10/11/2020 -  Lisa Tibaldi

Un anno è già passato ma non sembrerebbe così lontano se nel mezzo non ci fosse stata l'emergenza sanitaria degli ultimi mesi. Innegabile che questa abbia dilatato la percezione del tempo creando un solco tra la realtà che conoscevamo prima e quella attuale. Un anno è già passato, ma sembrano almeno due o tre: per questo penso sia importante richiamare alla mente quei giorni di viaggio.  

L'esperienza dei nostri ultimi mesi, nel suo piccolo, ha molto a che fare con la Bosnia. 

Mentre la scrittrice Azra Nuhefendić ci accompagnava per le strade di Sarajevo raccontandoci la sua storia e quella della sua città, era proprio in questi termini che raccontava la guerra. Da un momento all'altro, diceva, la realtà che conoscevi e in qualche modo consideravi scontata, si allontanava, si trasformava e ti ritrovavi portato via da una corrente, della quale non potevi più invertire il flusso.

Azra aveva quarantadue anni allo scoppio della guerra, la mia stessa età ora, e immaginava che la sua esistenza avrebbe seguito un moto rettilineo uniforme, quello impresso dalla volontà negli anni della giovinezza. A quarant'anni, di solito, si è già costruito tanto e questa consapevolezza si accompagna ad una sensazione di sicurezza. Ebbene, tutto per lei fu spazzato via nel giro di pochi mesi. 

Azra aveva il cuore spezzato ed era ancora incredula mentre tentava di raccontarci come, da una società multiculturale che viveva quieta la sua molteplice identità, una società dove l'appartenenza etnica e la religione non avevano alcun peso e che trovava i suoi valori nell'educazione, nella cultura e nei libri, si fosse passati ad una guerra feroce, in cui il vicino di casa che conoscevi da trent'anni poteva diventare il tuo peggiore nemico. Una situazione senza ritorno, costruita ad arte negli anni precedenti attraverso lo spettro della paura, insinuato, gonfiato, messo in bella mostra e fomentato dai media.

### Compito 1
Ripeti parola per parola le righe dei record riportati più avanti, comprese tra la prima riga dei record e quella che contiene "elevation (m): 500", entrambe incluse.

### Sezione dati
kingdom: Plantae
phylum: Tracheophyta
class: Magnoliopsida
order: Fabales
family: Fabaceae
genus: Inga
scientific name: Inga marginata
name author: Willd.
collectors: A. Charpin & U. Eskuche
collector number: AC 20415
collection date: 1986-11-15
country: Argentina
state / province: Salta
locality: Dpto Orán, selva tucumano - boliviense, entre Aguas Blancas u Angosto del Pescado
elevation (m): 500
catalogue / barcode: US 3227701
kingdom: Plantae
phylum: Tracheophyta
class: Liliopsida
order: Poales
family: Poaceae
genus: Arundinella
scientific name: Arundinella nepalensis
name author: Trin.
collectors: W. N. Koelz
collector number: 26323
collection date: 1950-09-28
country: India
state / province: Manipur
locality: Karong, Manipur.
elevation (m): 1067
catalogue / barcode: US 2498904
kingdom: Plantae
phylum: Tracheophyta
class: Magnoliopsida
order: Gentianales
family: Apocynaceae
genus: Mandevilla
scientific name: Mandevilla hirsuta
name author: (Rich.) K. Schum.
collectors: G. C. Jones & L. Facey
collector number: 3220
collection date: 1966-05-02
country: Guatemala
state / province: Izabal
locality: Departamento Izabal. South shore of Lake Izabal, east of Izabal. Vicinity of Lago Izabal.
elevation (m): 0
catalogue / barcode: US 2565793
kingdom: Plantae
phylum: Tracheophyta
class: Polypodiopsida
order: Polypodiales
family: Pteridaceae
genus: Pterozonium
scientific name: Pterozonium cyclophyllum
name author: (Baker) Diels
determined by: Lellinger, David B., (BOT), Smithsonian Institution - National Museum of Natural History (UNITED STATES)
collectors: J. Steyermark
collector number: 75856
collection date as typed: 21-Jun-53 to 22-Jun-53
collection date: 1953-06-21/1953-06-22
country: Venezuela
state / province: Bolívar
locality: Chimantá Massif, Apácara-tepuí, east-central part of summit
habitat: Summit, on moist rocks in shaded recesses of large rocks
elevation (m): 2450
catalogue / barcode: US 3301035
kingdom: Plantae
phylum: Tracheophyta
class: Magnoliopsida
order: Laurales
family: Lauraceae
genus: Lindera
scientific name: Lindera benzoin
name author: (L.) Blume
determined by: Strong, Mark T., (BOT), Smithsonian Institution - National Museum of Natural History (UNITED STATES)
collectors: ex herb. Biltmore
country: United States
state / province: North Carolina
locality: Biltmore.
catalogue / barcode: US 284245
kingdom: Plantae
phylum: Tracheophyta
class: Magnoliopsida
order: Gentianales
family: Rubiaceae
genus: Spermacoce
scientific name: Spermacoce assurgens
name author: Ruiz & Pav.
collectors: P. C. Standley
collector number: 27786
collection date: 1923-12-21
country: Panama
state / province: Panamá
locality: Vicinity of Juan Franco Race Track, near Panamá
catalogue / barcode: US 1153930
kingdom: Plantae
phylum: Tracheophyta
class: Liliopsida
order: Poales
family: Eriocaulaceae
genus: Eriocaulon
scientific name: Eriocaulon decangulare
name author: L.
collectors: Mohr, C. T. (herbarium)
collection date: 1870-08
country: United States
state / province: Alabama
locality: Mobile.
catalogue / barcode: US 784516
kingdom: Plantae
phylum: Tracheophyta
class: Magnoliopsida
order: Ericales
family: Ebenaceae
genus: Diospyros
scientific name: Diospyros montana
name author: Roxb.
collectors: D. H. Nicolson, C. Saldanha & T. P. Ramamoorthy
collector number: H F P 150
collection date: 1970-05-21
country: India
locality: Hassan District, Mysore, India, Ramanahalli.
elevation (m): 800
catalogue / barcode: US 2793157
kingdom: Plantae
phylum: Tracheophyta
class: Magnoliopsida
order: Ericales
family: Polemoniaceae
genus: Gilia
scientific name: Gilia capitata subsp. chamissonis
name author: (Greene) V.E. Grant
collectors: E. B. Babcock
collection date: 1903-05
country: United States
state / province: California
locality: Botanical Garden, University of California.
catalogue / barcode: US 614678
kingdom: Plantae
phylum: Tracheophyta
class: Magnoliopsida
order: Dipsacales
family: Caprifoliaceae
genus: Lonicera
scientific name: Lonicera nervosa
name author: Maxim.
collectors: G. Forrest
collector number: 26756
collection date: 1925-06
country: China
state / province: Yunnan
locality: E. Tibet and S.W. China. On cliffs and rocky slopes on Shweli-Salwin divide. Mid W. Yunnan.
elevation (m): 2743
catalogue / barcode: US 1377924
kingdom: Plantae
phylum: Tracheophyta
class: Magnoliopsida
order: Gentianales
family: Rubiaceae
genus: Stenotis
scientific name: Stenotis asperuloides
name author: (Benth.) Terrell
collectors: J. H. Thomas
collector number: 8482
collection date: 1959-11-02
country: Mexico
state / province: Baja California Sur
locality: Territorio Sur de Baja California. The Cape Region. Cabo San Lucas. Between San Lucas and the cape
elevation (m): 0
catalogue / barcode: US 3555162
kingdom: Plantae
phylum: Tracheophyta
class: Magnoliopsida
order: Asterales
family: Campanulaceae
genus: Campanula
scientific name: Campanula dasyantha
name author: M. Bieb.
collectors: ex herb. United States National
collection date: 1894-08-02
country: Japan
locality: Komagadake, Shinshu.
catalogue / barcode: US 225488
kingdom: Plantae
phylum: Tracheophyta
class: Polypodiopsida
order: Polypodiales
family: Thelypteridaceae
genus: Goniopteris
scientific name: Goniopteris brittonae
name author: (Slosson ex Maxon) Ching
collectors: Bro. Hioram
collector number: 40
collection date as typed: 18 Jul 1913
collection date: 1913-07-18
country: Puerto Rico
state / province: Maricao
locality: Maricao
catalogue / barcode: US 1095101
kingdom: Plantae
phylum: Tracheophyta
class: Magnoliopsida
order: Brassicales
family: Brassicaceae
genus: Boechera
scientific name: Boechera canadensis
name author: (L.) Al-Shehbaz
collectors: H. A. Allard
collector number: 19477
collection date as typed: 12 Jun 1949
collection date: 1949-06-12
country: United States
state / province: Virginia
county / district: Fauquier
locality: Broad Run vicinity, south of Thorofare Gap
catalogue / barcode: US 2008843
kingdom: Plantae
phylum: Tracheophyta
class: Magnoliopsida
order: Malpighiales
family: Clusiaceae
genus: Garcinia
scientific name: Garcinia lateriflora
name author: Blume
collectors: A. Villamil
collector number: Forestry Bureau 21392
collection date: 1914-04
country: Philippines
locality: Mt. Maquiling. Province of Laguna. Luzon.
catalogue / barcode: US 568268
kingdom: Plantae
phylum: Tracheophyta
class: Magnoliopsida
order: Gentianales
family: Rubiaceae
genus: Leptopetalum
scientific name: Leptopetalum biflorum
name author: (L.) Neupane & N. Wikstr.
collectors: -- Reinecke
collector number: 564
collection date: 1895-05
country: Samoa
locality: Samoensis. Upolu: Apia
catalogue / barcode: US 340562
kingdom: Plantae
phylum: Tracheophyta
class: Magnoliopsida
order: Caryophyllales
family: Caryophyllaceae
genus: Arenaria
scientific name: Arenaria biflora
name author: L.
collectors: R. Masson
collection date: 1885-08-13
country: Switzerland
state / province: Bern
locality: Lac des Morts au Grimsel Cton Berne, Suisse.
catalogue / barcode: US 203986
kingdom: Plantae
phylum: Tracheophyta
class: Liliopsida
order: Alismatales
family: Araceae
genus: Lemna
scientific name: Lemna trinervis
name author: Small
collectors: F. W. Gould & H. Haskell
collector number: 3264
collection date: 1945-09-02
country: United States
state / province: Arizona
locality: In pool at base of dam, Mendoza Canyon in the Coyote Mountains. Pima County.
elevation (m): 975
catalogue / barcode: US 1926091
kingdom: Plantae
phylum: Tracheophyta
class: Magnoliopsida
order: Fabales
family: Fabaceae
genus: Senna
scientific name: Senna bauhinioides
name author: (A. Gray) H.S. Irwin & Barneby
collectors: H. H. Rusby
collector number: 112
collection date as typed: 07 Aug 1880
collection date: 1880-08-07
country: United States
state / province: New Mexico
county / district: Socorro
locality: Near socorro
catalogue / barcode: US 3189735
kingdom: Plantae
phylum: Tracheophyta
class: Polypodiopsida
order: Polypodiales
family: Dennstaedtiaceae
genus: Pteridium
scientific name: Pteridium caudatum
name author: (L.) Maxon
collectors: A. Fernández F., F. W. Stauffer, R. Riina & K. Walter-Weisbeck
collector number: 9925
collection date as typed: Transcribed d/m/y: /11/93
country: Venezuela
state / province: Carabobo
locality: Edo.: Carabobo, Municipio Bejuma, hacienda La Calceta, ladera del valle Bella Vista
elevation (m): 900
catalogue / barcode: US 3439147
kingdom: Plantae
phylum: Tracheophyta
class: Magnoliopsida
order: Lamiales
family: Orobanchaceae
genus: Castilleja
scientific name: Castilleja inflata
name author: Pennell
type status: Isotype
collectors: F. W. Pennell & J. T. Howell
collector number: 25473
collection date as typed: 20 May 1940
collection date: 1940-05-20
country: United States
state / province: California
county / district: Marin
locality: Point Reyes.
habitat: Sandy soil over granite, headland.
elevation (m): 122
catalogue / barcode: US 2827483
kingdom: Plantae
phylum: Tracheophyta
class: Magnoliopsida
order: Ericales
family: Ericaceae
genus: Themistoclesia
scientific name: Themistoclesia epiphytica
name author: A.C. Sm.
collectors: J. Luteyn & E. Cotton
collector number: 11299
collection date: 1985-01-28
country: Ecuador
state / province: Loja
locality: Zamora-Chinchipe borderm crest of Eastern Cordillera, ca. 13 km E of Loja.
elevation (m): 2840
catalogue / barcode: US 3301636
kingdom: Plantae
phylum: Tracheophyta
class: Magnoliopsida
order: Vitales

### Compito 2
Riproduci fedelmente il passo dell'articolo riportato sopra compreso tra "Mentre la scrittrice Azra" e "di pochi mesi.", estremi inclusi.

### Risposta 1
kingdom: Plantae
phylum: Tracheophyta
class: Magnoliopsida
order: Fabales
family: Fabaceae
genus: Inga
scientific name: Inga marginata
name author: Willd.
collectors: A. Charpin & U. Eskuche
collector number: AC 20415
collection date: 1986-11-15
country: Argentina
state / province: Salta
locality: Dpto Orán, selva tucumano - boliviense, entre Aguas Blancas u Angosto del Pescado
elevation (m): 500

### Risposta 2
Mentre la scrittrice Azra Nuhefendić ci accompagnava per le strade di Sarajevo raccontandoci la sua storia e quella della sua città, era proprio in questi termini che raccontava la guerra. Da un momento all'altro, diceva, la realtà che conoscevi e in qualche modo consideravi scontata, si allontanava, si trasformava e ti ritrovavi portato via da una corrente, della quale non potevi più invertire il flusso.

Azra aveva quarantadue anni allo scoppio della guerra, la mia stessa età ora, e immaginava che la sua esistenza avrebbe seguito un moto rettilineo uniforme, quello impresso dalla volontà negli anni della giovinezza. A quarant'anni, di solito, si è già costruito tanto e questa consapevolezza si accompagna ad una sensazione di sicurezza. Ebbene, tutto per lei fu spazzato via nel giro di pochi mesi.